- Recommendations fromCabinet and private sector to be incorporated
- Cabinet “in principle”approved TAP says PM
- TAP to provide assistance to local companies affected by liberalisation
By Uditha Jayasinghe
The Trade Adjustment Programme (TAP) by the International Trade and Development Strategies Ministry is likely to be presented to Cabinet this month, after recommendations and feedback from stakeholders, including Cabinet members, are incorporated into the final document.
A draft of the long-awaited Trade Adjustment Programme (TAP) was released late last month for stakeholder feedback. The document details how domestic enterprises would be supported through regulatory and policy reforms, as well as specific schemes of grant support, when local businesses are affected by increased liberalisation, including planned tariff removals by the Government.
The TAP document was also presented to Cabinet, but approving it was deferred as several Cabinet members had requested time to peruse the document and give feedback to Ministry officials. The responses from the Cabinet would be incorporated along with private sector and other stakeholder recommendations into the final draft, a top official said.
“The Ministry is in the process of creating the final draft that will include proposals from different associations and Cabinet,” International Trade and Development Strategies Ministry Secretary Chandani Wijewardana told Daily FT adding that it would be presented to Cabinet by Minister Malik Samarawickrama. Earlier this week, Prime Minister Ranil Wickremesinghe said that TAP had been approved “in principle” by Cabinet. Both the Prime Minister and Samarawickrama are participating at the Association of Southeast Asian Nations (ASEAN) summit in Vietnam this week.
Private sector stakeholders had recommended a clear demarcation of powers for the special unit that would oversee TAP to be set under the Finance Ministry and had requested more information on funding, timelines, and duration of the program, sources said.
TAP aims to provide comprehensive assistance for firms and workers and institutional mechanisms to ensure transparent, credible, and timely delivery of trade adjustment assistance.
It is focused on data-driven decisions, making use of analytical tools to assess vulnerable industry sectors, a skills retraining and labour market flexibility program alongside tariff liberalisation, mechanisms for industry sectors to reveal their productivity constraints and have them resolved, and clear communication to stakeholders of the why, what, and how of TAP, the document said.
The draft said a Trade and Productivity Commission (TPC) would be established to be the independent body that analyses TAP, which examines quantitative and qualitative evidence, investigates and responds to industry requests on tariff phase out, monitors the recommendations from the Industry Competitiveness Councils (ICCs) that are established to solve productivity constraints of affected sectors, and makes recommendations to the Ministry of Finance for action.
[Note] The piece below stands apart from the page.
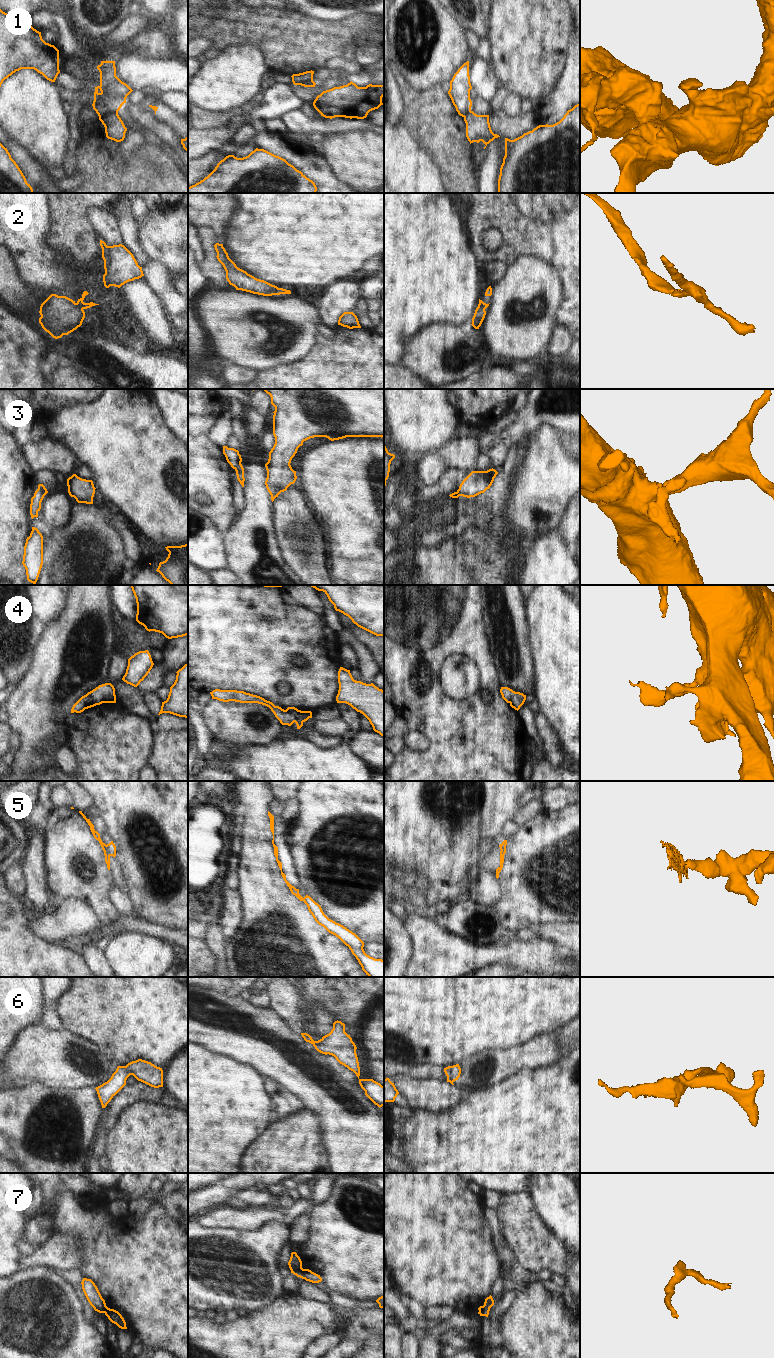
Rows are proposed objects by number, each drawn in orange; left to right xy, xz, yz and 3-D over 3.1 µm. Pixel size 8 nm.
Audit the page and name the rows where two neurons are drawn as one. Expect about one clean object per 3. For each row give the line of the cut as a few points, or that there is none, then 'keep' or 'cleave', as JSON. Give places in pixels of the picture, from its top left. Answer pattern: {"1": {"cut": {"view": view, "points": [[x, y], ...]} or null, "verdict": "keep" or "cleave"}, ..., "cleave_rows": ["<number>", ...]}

The TPC will consist of independent Commissioners (possibly appointed by the Constitutional Council) and accountable to Parliament, supported by a Secretariat of qualified professionals who are competent in trade and industry economics (initially can be seconded from the Department of Commerce and Central Bank).
“A new unit at the Ministry of Finance will be the ultimate arbiter of TAP, and would be headed by the Secretary to the Treasury, who will take final decisions regarding TAP matters, following the recommendation of the TPC. For example, taking the final decision to slow the tariff phase out for a particular sector, following the investigation and recommendation by TPC,” the draft document said.